Day 4–Write about one thing you need to forgive yourself for, and then forgive myself.
So many transgressions I’ve committed (I won’t say “sins”) because that’s a word organized religion invented to make people feel guilty about having done things that feel good while we’re doing them.
But I need to forgive myself for having betrayed a woman. I betrayed her (without ever having met her) by sleeping with her husband from 2010-2012, all the while KNOWING HE WAS A MARRIED MAN and that’s not ok. I was an active alcoholic, I suffered from untreated depression & low self esteem at the time, but that doesn’t make it any less my fault. Sure, a married man stepped outside his marriage and came looking for someone else, but I never said “This isn’t right…go home to your wife,” until I got sober. And even when I did get sober, I didn’t stop seeing him because he was married, I stopped seeing him because he was abusive and, once sober (and in treatment for depression) I decided that I like myself too much to stay in an abusive relationship. I didn’t decide it was wrong to betray another woman.
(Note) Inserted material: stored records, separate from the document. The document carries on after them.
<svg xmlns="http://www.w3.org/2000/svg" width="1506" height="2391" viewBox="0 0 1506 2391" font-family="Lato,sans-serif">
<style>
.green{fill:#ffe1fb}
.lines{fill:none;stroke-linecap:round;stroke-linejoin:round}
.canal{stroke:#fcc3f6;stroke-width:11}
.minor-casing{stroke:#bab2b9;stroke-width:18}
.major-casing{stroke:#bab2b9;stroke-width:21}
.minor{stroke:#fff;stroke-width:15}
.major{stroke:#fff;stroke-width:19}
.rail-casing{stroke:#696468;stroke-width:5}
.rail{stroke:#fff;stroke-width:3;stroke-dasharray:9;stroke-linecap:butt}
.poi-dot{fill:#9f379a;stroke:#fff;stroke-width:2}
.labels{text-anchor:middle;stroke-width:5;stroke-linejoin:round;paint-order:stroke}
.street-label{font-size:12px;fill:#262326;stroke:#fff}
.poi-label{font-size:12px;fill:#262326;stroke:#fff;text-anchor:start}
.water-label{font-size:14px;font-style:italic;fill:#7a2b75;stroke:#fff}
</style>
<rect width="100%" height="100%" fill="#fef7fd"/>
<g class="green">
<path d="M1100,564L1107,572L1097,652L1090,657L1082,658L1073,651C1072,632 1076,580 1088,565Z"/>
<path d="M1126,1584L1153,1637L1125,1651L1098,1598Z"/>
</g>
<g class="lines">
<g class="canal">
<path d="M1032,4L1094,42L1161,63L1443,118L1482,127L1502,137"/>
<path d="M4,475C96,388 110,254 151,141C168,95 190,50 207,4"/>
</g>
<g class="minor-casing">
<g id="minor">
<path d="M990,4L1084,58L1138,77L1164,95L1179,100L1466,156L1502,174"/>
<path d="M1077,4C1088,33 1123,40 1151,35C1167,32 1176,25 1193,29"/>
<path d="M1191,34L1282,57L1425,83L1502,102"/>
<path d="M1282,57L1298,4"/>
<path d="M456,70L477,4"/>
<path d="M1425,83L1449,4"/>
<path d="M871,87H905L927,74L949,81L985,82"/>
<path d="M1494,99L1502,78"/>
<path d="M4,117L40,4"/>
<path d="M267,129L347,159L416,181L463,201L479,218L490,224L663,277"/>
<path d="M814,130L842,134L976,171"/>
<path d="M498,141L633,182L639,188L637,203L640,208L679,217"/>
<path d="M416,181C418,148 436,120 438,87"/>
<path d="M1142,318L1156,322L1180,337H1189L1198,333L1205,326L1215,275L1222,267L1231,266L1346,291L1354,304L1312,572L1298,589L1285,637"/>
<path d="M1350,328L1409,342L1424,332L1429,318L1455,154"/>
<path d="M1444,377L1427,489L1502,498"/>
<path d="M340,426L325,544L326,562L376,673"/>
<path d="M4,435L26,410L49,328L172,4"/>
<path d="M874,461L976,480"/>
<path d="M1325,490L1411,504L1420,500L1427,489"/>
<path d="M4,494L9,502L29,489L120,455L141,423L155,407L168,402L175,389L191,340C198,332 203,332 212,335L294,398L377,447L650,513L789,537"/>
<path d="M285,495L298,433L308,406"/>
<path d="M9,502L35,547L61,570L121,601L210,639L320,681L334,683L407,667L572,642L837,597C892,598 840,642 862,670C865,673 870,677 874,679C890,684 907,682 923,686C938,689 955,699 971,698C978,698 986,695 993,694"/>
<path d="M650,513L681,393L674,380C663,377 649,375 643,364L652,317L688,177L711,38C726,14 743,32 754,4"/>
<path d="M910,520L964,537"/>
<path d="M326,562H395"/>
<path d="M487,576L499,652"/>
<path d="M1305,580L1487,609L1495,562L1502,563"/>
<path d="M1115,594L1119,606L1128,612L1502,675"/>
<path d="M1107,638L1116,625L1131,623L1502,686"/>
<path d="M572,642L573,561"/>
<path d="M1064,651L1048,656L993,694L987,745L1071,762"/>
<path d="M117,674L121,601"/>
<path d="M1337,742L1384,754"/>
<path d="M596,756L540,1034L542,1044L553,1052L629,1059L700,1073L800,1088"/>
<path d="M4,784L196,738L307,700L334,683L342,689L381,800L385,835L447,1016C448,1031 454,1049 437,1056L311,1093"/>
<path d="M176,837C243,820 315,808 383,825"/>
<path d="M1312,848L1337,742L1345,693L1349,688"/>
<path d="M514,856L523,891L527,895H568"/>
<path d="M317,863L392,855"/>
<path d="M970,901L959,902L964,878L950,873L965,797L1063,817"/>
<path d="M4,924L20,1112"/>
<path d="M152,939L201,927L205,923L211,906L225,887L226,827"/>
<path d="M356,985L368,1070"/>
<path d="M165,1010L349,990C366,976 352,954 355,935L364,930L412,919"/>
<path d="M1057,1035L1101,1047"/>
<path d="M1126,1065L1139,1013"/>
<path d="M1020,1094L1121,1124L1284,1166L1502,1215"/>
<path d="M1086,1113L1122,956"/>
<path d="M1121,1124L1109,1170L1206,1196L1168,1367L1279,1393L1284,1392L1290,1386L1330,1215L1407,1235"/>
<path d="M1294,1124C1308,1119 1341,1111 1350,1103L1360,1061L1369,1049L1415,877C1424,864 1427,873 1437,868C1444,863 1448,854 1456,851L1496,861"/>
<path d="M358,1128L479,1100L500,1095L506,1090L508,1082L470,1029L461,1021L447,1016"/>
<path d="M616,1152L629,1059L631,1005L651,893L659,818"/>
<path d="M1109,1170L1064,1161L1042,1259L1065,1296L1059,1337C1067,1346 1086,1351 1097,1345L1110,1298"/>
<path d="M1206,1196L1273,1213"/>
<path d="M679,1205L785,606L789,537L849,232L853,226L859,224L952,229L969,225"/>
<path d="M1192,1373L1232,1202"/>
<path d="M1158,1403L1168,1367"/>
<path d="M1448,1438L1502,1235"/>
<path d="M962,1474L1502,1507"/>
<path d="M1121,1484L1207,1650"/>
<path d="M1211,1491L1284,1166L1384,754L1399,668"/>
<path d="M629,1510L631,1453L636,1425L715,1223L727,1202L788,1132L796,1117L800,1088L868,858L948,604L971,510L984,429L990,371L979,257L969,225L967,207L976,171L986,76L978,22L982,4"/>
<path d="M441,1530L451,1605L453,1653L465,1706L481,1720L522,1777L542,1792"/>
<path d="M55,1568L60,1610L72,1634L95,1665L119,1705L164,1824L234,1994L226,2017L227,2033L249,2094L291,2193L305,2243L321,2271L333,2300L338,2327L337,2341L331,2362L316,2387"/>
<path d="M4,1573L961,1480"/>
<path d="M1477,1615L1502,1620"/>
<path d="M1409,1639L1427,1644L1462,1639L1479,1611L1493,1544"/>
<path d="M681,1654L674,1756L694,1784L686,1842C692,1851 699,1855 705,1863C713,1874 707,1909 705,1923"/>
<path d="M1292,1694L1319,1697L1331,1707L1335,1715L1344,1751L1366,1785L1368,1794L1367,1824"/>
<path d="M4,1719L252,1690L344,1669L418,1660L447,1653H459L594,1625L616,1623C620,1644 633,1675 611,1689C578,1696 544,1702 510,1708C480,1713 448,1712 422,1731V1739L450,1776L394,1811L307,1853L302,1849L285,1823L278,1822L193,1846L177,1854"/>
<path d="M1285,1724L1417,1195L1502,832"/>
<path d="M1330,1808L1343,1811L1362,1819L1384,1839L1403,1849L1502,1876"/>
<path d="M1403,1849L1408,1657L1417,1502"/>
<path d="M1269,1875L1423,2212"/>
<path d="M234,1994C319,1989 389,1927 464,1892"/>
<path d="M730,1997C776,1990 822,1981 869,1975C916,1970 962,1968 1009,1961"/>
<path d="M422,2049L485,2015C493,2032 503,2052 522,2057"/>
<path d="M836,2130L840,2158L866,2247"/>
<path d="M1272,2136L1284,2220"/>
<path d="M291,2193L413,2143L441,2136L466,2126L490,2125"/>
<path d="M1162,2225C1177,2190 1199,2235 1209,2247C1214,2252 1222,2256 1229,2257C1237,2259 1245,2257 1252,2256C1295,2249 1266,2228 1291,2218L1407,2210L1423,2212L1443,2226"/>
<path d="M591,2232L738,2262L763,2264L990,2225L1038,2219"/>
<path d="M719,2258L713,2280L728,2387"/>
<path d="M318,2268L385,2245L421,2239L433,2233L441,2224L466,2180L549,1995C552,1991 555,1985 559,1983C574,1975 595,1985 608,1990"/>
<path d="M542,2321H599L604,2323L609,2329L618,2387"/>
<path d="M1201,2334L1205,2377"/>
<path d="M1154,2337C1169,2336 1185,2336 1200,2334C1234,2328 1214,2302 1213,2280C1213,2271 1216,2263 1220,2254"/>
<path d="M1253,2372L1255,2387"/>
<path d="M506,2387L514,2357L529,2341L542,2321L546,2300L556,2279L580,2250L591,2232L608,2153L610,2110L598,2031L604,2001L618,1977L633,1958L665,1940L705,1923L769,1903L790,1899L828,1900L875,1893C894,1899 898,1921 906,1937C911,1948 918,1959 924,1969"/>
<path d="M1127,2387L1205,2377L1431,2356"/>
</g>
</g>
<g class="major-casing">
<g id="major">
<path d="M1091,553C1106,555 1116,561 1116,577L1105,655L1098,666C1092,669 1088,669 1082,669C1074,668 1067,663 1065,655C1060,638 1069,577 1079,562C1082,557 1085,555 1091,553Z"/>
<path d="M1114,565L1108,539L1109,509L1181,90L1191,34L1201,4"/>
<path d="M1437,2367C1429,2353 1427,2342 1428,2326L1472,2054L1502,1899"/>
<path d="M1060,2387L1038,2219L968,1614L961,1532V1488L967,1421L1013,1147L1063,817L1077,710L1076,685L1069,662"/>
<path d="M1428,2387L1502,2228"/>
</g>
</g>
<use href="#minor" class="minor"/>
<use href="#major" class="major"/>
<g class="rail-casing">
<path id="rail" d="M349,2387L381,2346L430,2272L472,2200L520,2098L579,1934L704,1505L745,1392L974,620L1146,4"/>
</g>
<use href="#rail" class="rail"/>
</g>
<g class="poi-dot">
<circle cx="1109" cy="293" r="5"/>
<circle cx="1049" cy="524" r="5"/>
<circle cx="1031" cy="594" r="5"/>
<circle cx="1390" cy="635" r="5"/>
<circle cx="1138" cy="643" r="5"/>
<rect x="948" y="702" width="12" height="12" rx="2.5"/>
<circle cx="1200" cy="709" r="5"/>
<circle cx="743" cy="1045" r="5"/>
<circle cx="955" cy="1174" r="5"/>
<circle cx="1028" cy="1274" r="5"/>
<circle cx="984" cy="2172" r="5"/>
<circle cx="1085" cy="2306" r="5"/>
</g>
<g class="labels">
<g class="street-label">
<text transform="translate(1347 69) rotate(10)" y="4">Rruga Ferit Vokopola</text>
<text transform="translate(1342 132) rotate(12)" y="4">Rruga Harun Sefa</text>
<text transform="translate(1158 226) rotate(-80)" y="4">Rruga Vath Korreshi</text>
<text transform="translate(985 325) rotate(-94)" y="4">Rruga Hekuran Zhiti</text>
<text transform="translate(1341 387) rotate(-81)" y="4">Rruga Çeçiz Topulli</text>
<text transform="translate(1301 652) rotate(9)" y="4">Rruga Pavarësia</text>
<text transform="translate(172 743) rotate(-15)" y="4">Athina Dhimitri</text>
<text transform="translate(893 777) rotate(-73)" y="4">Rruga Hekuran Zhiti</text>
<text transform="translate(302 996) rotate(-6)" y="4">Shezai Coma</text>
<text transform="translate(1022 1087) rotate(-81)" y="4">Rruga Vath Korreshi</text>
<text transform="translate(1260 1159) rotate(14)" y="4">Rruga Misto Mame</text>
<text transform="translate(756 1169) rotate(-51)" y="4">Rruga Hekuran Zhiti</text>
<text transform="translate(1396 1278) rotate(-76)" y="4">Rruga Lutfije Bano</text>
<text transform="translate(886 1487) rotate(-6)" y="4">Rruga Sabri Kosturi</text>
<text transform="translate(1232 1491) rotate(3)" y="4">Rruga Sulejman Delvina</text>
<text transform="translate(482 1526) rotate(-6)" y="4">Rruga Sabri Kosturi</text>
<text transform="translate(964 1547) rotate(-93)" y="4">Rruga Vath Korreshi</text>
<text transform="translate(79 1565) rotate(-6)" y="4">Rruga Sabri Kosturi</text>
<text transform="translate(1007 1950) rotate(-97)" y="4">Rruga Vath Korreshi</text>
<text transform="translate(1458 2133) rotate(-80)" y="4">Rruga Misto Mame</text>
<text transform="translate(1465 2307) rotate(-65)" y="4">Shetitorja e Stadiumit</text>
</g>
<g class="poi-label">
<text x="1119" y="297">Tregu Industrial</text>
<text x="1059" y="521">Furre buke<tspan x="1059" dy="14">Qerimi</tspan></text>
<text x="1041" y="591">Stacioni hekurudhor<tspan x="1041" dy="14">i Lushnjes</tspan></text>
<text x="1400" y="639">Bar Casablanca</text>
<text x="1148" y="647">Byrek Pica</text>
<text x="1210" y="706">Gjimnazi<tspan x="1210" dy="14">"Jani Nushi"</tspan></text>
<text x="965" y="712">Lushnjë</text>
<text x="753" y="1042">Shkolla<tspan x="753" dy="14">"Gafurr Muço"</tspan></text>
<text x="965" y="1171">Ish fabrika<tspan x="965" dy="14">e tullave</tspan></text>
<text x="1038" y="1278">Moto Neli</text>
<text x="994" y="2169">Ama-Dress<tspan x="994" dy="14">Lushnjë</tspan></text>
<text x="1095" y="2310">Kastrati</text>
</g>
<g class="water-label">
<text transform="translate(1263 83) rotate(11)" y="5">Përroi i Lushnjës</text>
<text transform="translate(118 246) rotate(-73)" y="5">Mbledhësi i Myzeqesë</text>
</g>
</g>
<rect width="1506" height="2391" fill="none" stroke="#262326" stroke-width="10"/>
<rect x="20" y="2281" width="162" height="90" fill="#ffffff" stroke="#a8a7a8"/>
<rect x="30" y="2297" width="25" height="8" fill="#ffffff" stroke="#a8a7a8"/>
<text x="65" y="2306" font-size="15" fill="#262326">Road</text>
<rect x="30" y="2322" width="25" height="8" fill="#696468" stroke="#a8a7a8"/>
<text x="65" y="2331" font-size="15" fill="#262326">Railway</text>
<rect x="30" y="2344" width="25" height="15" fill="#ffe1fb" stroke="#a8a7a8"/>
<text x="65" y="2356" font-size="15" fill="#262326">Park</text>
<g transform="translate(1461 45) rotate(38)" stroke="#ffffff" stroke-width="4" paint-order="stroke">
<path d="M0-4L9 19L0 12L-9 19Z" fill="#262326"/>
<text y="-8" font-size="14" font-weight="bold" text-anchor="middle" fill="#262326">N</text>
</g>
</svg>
But it is, it is completely wrong to betray someone by sleeping with their partner. I’ve always known that, but now, as a sober woman, I’m very careful about what I do and who I talk to. I find out a man is in any kind of a monogamous relationship and that man automatically becomes off-limits to me.
I don’t ever want to be the thing that wrecks someone else’s marriage. I don’t need a jealous/angry girlfriend shouting “Homewrecker, how could you,” into my face. The next time a man steps outside his relationship to look for something else and finds me, I’m sending him right back where he came from. I can’t undo what I did between 2-5 years ago, but I won’t do it again.
I forgive myself for having slept with another woman’s husband, though. It was a shitty thing to do, but that was kinda my life at the time…all I did was shitty things, all I made were bad decisions. I forgive myself not because I think I’ve become such a wonderful person, but rather because I know forgiveness is necessary for me to move on with my life.